No, I believe I can rock wit’ you, home cookin’, Torn Slatterns and Nugget Ranchers
Cough it up
The headline read: David Carradine died performing an auto-erotic act; if auto-eroticism is considered performing an act, somebody owes Paul Ruebens a Tony award.
The cover of “Sports Illustrated” features a 16-year-old baseball phenomenon, Bryce Harper, who can pitch a 96-mile-an-hour fastball, hit a 570 foot home run and he is so cute he actually makes Manny Rameriz’s uterus hurt.
Assist from the amazingly funny Janice Hough
A San Diego woman had her lawsuit tossed when she tried to sue that Captain Crunch Crunchberries did not have berries in them. You think she is upset now, wait until she finds out Dickies aren't made out of real, well . . .
For the first time in 30 years Saudis were allowed to go to the movies. The Saudi movies are different, there is “Mullah & Me,” “He’s Just Not That Into You So He’ll Stone You to Death” and the racy “Spring Break Burka.”
Sarah Palin attended a New York Yankee game. There was sort of an awkward moment when Palin kept asking why the players weren’t wearing skates.
Can’t help it
President Barack Obama is wildly popular with the people of France; Obama is learning the hard way that there are some unfortunate public relations setbacks he cannot control.
Oui kid the French
A Frenchman set a world record for holding his breath underwater for 11 minutes; incidentally, he also set a record for the longest time a Frenchman has ever bathed in water.
Again, oui joke
A Frenchman set a world record for holding his breath underwater for 11 minutes; I’m not sure he set the record fairly, he set it when they told him the German army was coming and he ducked under the water to hide.
After losing “Britain’s Got Talent” overnight singing sensation Susan Boyle suffered a mental breakdown and had to be admitted to a psychiatric hospital. She’s incoherent, loopy, babbling and generally out-of-it, so the official diagnosis is she is Paula Abdul.
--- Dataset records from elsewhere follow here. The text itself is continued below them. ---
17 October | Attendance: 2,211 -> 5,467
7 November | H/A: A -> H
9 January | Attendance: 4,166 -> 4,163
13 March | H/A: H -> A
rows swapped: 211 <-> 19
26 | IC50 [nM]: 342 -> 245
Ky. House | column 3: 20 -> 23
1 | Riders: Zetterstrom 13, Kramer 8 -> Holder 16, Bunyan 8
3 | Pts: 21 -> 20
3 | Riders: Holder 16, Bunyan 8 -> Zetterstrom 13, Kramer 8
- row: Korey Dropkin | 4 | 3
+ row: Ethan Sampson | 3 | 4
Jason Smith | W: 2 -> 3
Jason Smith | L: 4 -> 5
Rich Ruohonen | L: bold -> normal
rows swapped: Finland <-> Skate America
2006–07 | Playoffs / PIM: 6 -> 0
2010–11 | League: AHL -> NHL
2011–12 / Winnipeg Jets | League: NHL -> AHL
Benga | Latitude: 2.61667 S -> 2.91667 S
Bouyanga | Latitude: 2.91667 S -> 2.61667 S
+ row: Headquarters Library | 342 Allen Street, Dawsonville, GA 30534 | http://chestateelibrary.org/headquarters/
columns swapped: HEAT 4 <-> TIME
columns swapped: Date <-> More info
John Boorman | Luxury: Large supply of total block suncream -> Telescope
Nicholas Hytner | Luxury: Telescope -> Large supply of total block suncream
Investigators now say David Carradine died while performing auto-erotic sex in his hotel room. And you thought it was embarrassing when the hotel clerk shouted out your amount due on in-room movies? “So, Sir, I guess you liked “Sorority Slaves” you saw it four times.”
A 30-year-old man tried to smuggle 24 pounds (street value $75,000) of marijuana into San Diego by paddling it in from Mexico on a surfboard. Police became suspicious primarily because he was trying to paddle 24 pounds of pot on a freaking surfboard. The board didn't even have a fin which makes paddling incredibly difficult. This may be the stupidest thing ever done since Paris Hilton last did something.
For the last time, please, I'm begging you, Andy Dick, get some help.
Go right to the top
"Late Night with Jimmy Fallon" is attempting to book a "Saved By the Bell" reunion, but they have been unable to confirm, Dustin Diamond, the guy who played Screech. Let's face it, to book a talent that big you have to go right to the top: his shift manager at Starbucks.
Since you asked:
It’s official, I know have another super power to go along with my ability to make retail cashiers disappear for minutes and to make drivers wander over to my lane without signaling. For whatever reason, I have the innate power to make the person in front of me at a red light suddenly lapse into some stupor while either tweeting, texting or calling on a cell phone when the light changes green.
Look, I never said they were useful super powers, I just said I had them.At least they're trying
You've got to give General Motors credit for trying. They just introduced their newest car lines: the 2009 Snuggie GT and the 2010 Shamwow SUV.